A key claim in Irving et al’s 2018 paper “AI Safety via Debate” is that “in the debate game, it is harder to lie than to refute a lie.” This suggests a high-level approach to verifying alignment could be attempting to elicit lies from models and then verifying the truth of those statements. Brown-Cohen et al’s 2023 paper “Scalable AI Safety via Doubly-Efficient Debate” improves upon this, with the key idea being that “two polynomial-time provers compete to convince a significantly more efficient verifier that they have correctly solved a computational problem that depends on black-box access to human judgements.” This protocol requires us to provide two things: a “significantly more efficient verifier” and “black-box access to human judgements.” We propose the following to satisfy those requirements.

The preprint “Zero-Shot Fact-Checking with Semantic Triples and Knowledge Graphs” by Yuan and Vlachos (2023) introduces a method to verify facts based on comparing triples extracted from a language model’s response to a ground-truth knowledge graph via a voting mechanism that returns supports/refutes/”not enough information”. The extraction of facts from statements can be done reliably through models that are much smaller (and therefore more efficient) than the ones being tested, as can the comparison of the extracted facts to a ground-truth knowledge base. This scheme gives us the requirements we need above: the fact-extraction model is our highly efficient verifier, and the knowledge graph check represents black box access to human judgements. The voting mechanism gives us further efficiency gains, as it reduces the number of debate rounds that need to be manually checked by a human verifier to only those that have “not enough information” results.

Our intention is to build a version of the doubly-efficient debate framework that uses knowledge-graph grounded fact-checking in the implementation of the verifier, and evaluate the performance and efficiency of this system for suitability in a superalignment context.

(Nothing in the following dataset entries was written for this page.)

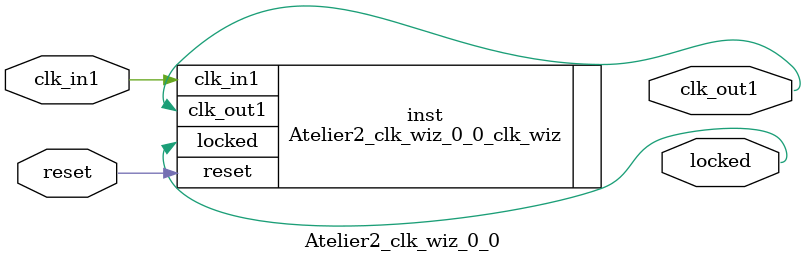
<source format=v>


`timescale 1ps/1ps

(* CORE_GENERATION_INFO = "Atelier2_clk_wiz_0_0,clk_wiz_v6_0_6_0_0,{component_name=Atelier2_clk_wiz_0_0,use_phase_alignment=true,use_min_o_jitter=false,use_max_i_jitter=false,use_dyn_phase_shift=false,use_inclk_switchover=false,use_dyn_reconfig=false,enable_axi=0,feedback_source=FDBK_AUTO,PRIMITIVE=MMCM,num_out_clk=1,clkin1_period=8.000,clkin2_period=10.000,use_power_down=false,use_reset=true,use_locked=true,use_inclk_stopped=false,feedback_type=SINGLE,CLOCK_MGR_TYPE=NA,manual_override=false}" *)

module Atelier2_clk_wiz_0_0 
 (
  // Clock out ports
  output        clk_out1,
  // Status and control signals
  input         reset,
  output        locked,
 // Clock in ports
  input         clk_in1
 );

  Atelier2_clk_wiz_0_0_clk_wiz inst
  (
  // Clock out ports  
  .clk_out1(clk_out1),
  // Status and control signals               
  .reset(reset), 
  .locked(locked),
 // Clock in ports
  .clk_in1(clk_in1)
  );

endmodule

</source>
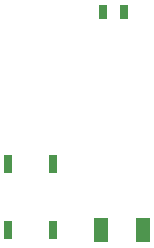
<source format=gbr>
G04 EAGLE Gerber RS-274X export*
G75*
%MOMM*%
%FSLAX34Y34*%
%LPD*%
%INSolderpaste Bottom*%
%IPPOS*%
%AMOC8*
5,1,8,0,0,1.08239X$1,22.5*%
G01*
%ADD10R,1.270000X2.060000*%
%ADD11R,0.800000X1.200000*%
%ADD12R,0.762000X1.524000*%


D10*
X134390Y166370D03*
X99290Y166370D03*
D11*
X100220Y350520D03*
X118220Y350520D03*
D12*
X58420Y166370D03*
X58420Y222250D03*
X20320Y166370D03*
X20320Y222250D03*
M02*

</source>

Connection to alignment of superhuman AI systems

If we can construct a reliable system to perform the debate and oracle verification task (extraction of facts and comparison to knowledge base to return an answer), it can be used to implement a training objective for superalignment, where the use of a weaker model that only needs to verify the outputs of stronger models can incentivize the production of interpretable responses (interpretable by a model that humans know to be aligned, even if the overall statement is beyond human capacity to interpret). Furthermore, we believe we can use the graph construction phase of the verification to implement quasilinguistic neural representations (QNRs) that themselves possess value from an interpretability point of view.